While preparing for liftoff, NASA detected an “intermittent leak” of liquid hydrogen in the rocket’s mid-stage refueling valve and had to send a “red team” of specialists to the platform to adjust the connectors.

Four delays of Artemis I

NASA had to delay the departure of the mission four times, twice for technical reasons and two others for weather reasons.

For this event, NASA provided a live broadcast in English and Spanish, including interviews with mission members and live commentary during liftoff by NASA astronaut Kayla Barron.

NASA’s Artemis I unmanned mission successfully lifted off from Kennedy Space Center in Cape Canaveral, Florida. EFE/EPA/NASA/Bill Ingalls

Barron recently returned from the International Space Station (ISS) with SpaceX and NASA’s Crew-3 mission.

Likewise, Joann Morgan, engineer for Apollo 11, the first mission in history to land a human on the Moon in 1969, sent his regards to the Artemis I lunar mission.

The goal of Artemis I: to bring humans back to the moon

The overall goal of NASA’s Artemis program is to return humans to the Moon for the first time in half a century and establish a base there as a stage to Mars.

The last NASA mission in which its astronauts set foot on the Moon dates back to Apollo 17, which took place between December 7 and 19, 1972.

During the 42-day mission, NASA is looking to test the Space Launch System (SLS) rocket, which is powered by four RS-25 engines and two tethered boosters, features that offer 15% more power than the rocket. Saturn used on Apollo missions, NASA said.

The SLS rocket cost NASA about $4 billion.

In the same way, we will measure the capacities of the Orion ship, in which can accommodate up to four crew members, one more than the Apollo, and with reserves of water and oxygen which would allow it approximately 20 days of independent travel.

Two hours after this launch, and after separating from the SLS rocket, Orion will continue on its own a journey that will cover a total of 2.1 million kilometers.

The spacecraft, with three mannequins on board collecting data to help future crews, will fly close to the Moon, about 62 miles (nearly 100 km) from its surface, then enter a distant lunar orbit where it will eventually immobilize. more than 61,000 kilometers from the earth satellite, that is to say where no other crew capsule has arrived.

Also traveling with Artemis I are ten mini research CubeSats, each the size of a shoebox, which will be deployed to take various trajectories after Orion departs for its lunar orbit.

Among the CubeSats is the LunaH-Map, a small spacecraft that will produce a detailed map of portions of the lunar surface using neutron spectroscopy technology.
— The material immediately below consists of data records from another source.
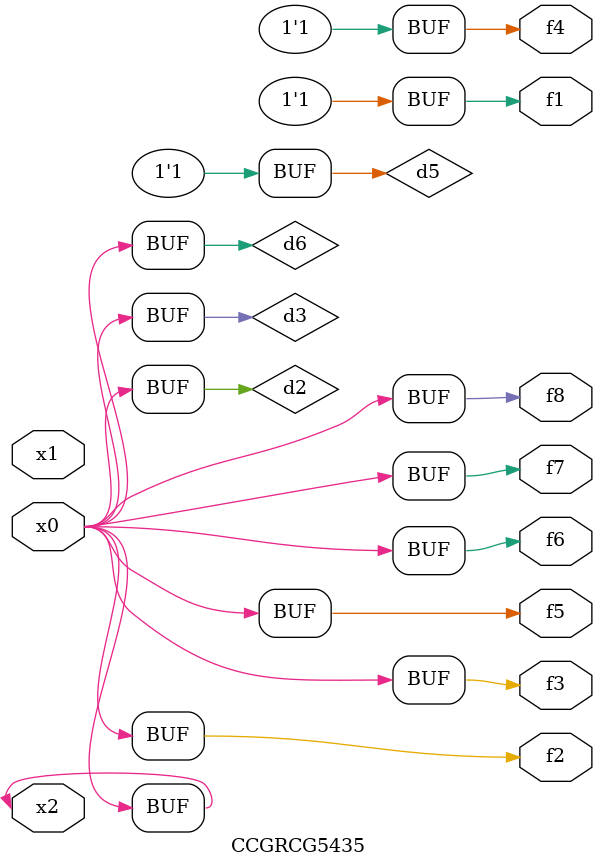
<source format=v>
module CCGRCG5435(
	input x0, x1, x2,
	output f1, f2, f3, f4, f5, f6, f7, f8
);

	wire d1, d2, d3, d4, d5, d6;

	xnor (d1, x2);
	buf (d2, x0, x2);
	and (d3, x0);
	xnor (d4, x1, x2);
	nand (d5, d1, d3);
	buf (d6, d2, d3);
	assign f1 = d5;
	assign f2 = d6;
	assign f3 = d6;
	assign f4 = d5;
	assign f5 = d6;
	assign f6 = d6;
	assign f7 = d6;
	assign f8 = d6;
endmodule

</source>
On his return, another tough test awaits Orion, such as a successful descent off San Diego, California (USA), with the support of eleven parachutes and in which he will have to quickly slow down to 40,000 km/h. with which it will reach the Earth’s atmosphere, at which time it will withstand up to 2,760 degrees Celsius in temperature.

A esta misión le seguirá, en 2024, la primera tripulada del programa, la Artemis II, que hará el mismo trayecto, y se espera que con Artemis III, predictably in 2025, toquen suelo lunar la primera mujer y hombre de color que viajen a the moon.